Opinión

Trivial, categoría azul

Trivial. WIKIMEDIA
photo_camera Trivial. WIKIMEDIA

Recuerdo la respuesta y soy incapaz de adivinar la pregunta. Fue en 2019, en el pub Medusa en Santiago. Unos amigos y yo jugábamos al Trivial, con sus tarjetas, sus quesos de colores y categorías. Tiré el dado y fui a la casilla azul. Geografía. Pregunta formulada y supe la respuesta: República Checa. Oí cómo me decían que era incorrecto. Checoslovaquia. Ese Trivial era del año 90. Todo cambió durante la partida.

Las respuestas pivotaron en ocasiones en términos como URSS, Yugoslavia y en pensamiento retroactivo, en especial a la hora de hablar de tecnología, ciencia o artes para revivir conceptos como el fax, la crisis del sida o Titanic, que todavía no existía. Tres décadas y poco nos separan de aquel año y para los presentes, algunos incluso que lo habían vivido, supuso todo un reto jugar con mentalidad del pasado. Pero aquello sembró una reflexión que ha germinado en los últimos meses.

La generación de mis padres e incluso personas más jóvenes, podríamos decir en su cuarentena, recuerdan la Guerra de los Balcanes y la disolución de Yugoslavia como un punto crítico. La guerra en Europa y no a las puertas, como gusta decir últimamente. Se convirtió en un ejemplo comparativo de dolor para escuchar en tiempos futuros la frase: "Esto va a pasar como en los Balcanes, hermanos contra hermanos". Fue un momento histórico para el miedo a la guerra, más todavía si se tienen en cuenta las raíces ponzoñosas de aquel desastre bélico.

(Bloque de datos)
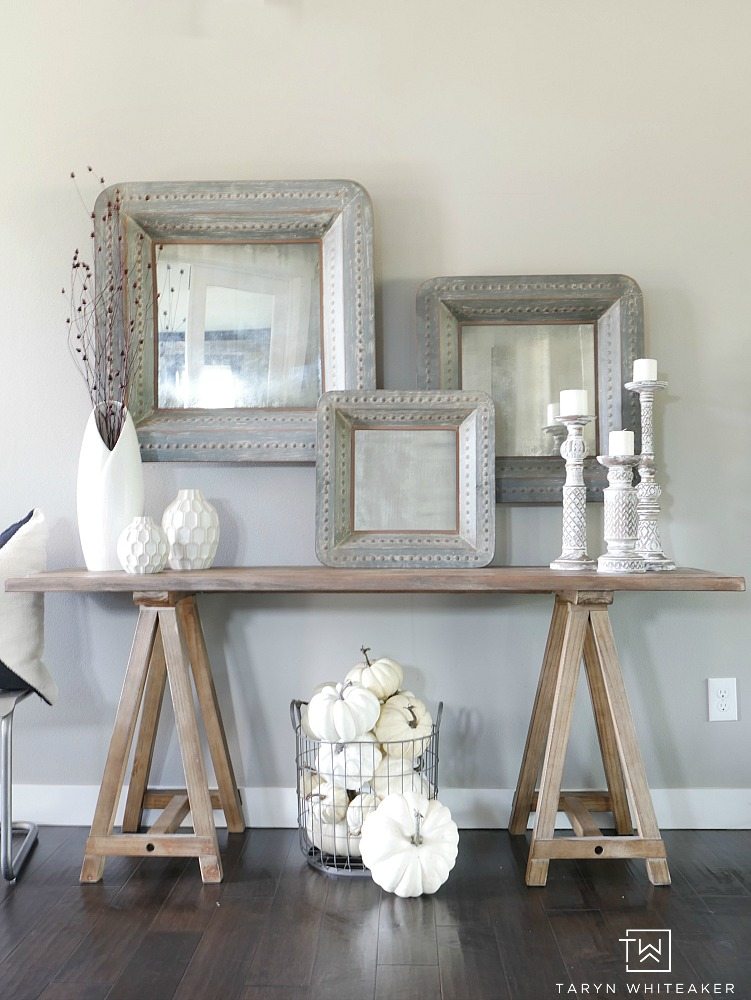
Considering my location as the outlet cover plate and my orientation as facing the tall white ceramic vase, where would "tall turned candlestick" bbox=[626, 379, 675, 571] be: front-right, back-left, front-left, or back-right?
front-left

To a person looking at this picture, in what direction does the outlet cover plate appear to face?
facing the viewer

(Tarea pendiente A) Según el texto sobre el Trivial, ¿en qué pub y en qué ciudad se jugó la partida que se recuerda?
(Tarea pendiente B) Vuelve a escribir el fragmento del texto sobre el Trivial que empieza en "Trivial, categoría azul" y acaba en "durante la partida.", poniendo "bar" en lugar de "pub".

(Solución A) En el pub Medusa, en Santiago.

(Solución B)
Trivial, categoría azul

Trivial. WIKIMEDIA
photo_camera Trivial. WIKIMEDIA

Recuerdo la respuesta y soy incapaz de adivinar la pregunta. Fue en 2019, en el bar Medusa en Santiago. Unos amigos y yo jugábamos al Trivial, con sus tarjetas, sus quesos de colores y categorías. Tiré el dado y fui a la casilla azul. Geografía. Pregunta formulada y supe la respuesta: República Checa. Oí cómo me decían que era incorrecto. Checoslovaquia. Ese Trivial era del año 90. Todo cambió durante la partida.